Passando de dados relacionais para eventos

Defensores do event sourcing argumentam que armazenar cada mudança como um fluxo imutável de eventos pode preservar o histórico de negócio, permitir análises poderosas e desacoplar serviços, mas muitos engenheiros neste thread veem isso como um padrão nichado e superutilizado que frequentemente adiciona complexidade sem benefício claro. Comentadores enfatizam que bancos de dados relacionais já suportam capacidades temporais e de auditoria, e que a maioria dos sistemas “event-driven” bem-sucedidos na prática ainda depende de stores SQL convencionais ou projeções para consulta e consistência. O consenso emergente é que o event sourcing é valioso para domínios específicos como finanças, analytics ou workflows complexos, mas é uma má substituição padrão para modelos relacionais baseados em CRUD.

Sentimento geral sobre o artigo

  • Muitos leitores acharam o artigo pouco claro, excessivamente confiante e estilisticamente irritante.
  • Crítica principal: ele sugere que o event sourcing deveria “substituir” abordagens CRUD/relacionais sem explicar rigorosamente os trade-offs, prós/contras ou passos concretos de migração.
  • Alguns gostaram da direção geral (pensar em eventos/comportamentos), mas acharam o texto uma introdução superficial ou confusa.

Event sourcing vs bancos de dados relacionais/temporais

  • Vários comentaristas enfatizam que event sourcing e o modelo relacional são ortogonais: é possível fazer event sourcing em cima de bancos SQL.
  • Bancos de dados relacionais já suportam padrões temporais (por exemplo, tabelas de auditoria, journals, recursos do SQL:2011).
  • Datalog e sistemas relacionados são observados como totalmente relacionais e capazes de uso temporal/baseado em eventos.
  • Surgem preocupações bitemporais: algumas ferramentas rastreiam apenas o tempo da transação, não o verdadeiro “tempo do evento”.

Benefícios percebidos / casos de uso adequados

  • Bons encaixes citados para: análise/logging, dados financeiros/estilo journal, workflows complexos, sincronização entre múltiplos sistemas, depuração de comportamento passado e capacidade de reconstruir ou reinterpretar views derivadas.
  • Alguns relatam sucesso combinando event sourcing, DDD, CQRS, microservices e projeções em stores relacionais/de busca.
  • Outros argumentam que um banco relacional simples com tabelas auxiliares de histórico ou audit logs basta para a maioria dos produtos.

Críticas, riscos e histórias de fracasso

  • Muitos veem event sourcing como nichado e superutilizado; muitas vezes, uma “solução em busca de um problema”.
  • Pontos de dor comuns:
    • Alta complexidade em depuração, mapeamento/ redução de eventos em estado, manutenção e evolução de schema.
    • Agregações lentas levando a views em cache/materializadas, com atraso e problemas de consistência eventual.
    • Conflitos com GDPR e retenção de dados por causa de logs imutáveis.
    • Custo de storage e infraestrutura quando “nunca apagar eventos” encontra tempos de vida longos.
  • Uma história de guerra detalhada: um sistema ES+CQRS com projeções no Elasticsearch, sem exclusão, custo enorme, importação extremamente lenta e apenas alguns usuários — agora sendo revertido para designs relacionais ACID mais simples.

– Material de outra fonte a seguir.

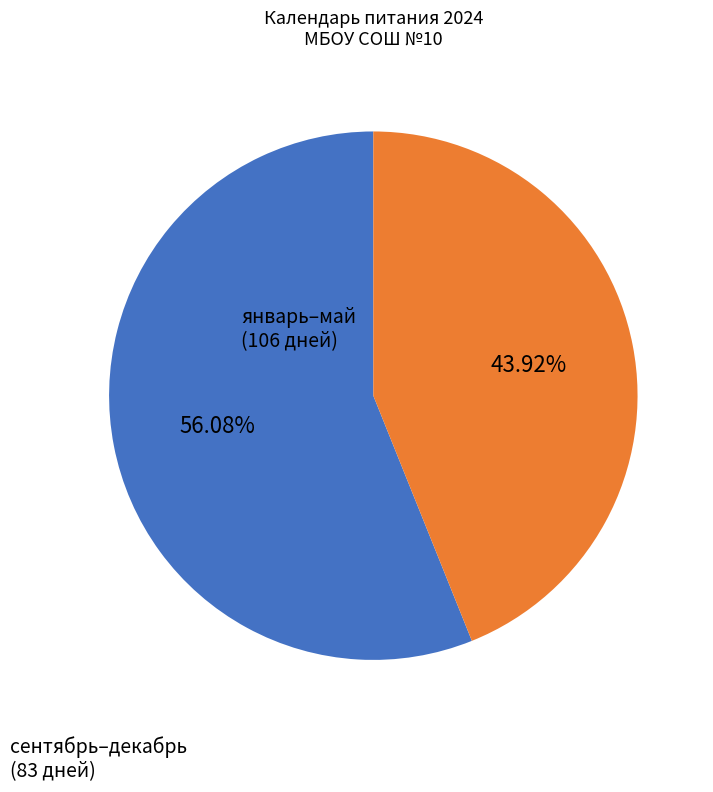

Is there any slice that represents more than half of the pie?

Yes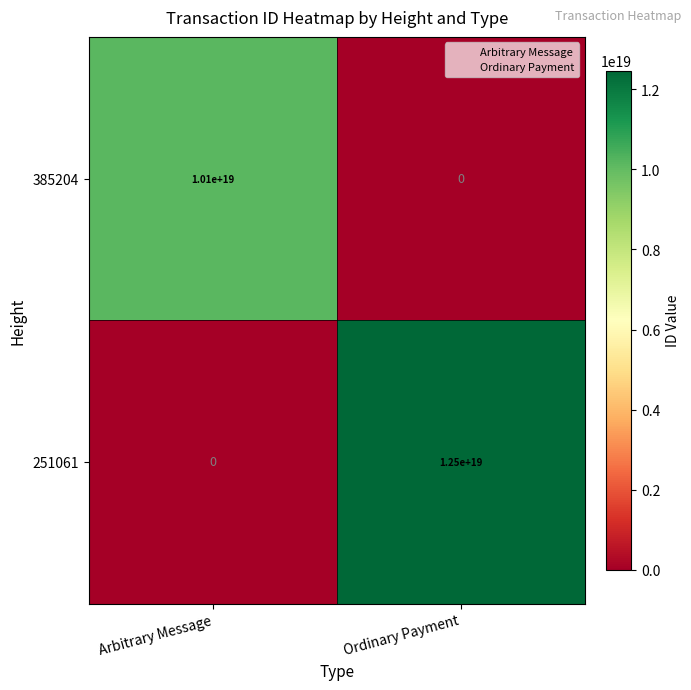

True or false: 385204 has a value of 10100000000000000000 at Arbitrary Message.

True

Padrões de implementação discutidos

  • Esquema típico de event store em SQL: event id, aggregate id, sequence/version, type, timestamp, payload em JSONB; indexado por aggregate e às vezes por campos JSON.
  • Uso de snapshots para evitar reexecutar todo o histórico; projeções para múltiplos modelos de leitura (relacional, key-value, search).
  • Alguns defendem tratar o banco relacional como um “cache” sobre um event log; outros invertem isso e apenas adicionam tabelas de eventos/audit logs a um sistema primariamente relacional.
  • Para problemas no estilo de workflow, são mencionados engines de workflow duráveis (por exemplo, Temporal/durable functions) como alternativas que internamente usam event sourcing.

Meta: dinâmica de votação do HN

  • Comentadores observam que o post chegou ao topo do HN com comentários majoritariamente negativos, atribuindo isso a upvotes guiados pelo título, à impossibilidade de dar downvote em submissões e a pessoas votando para manter a discussão visível.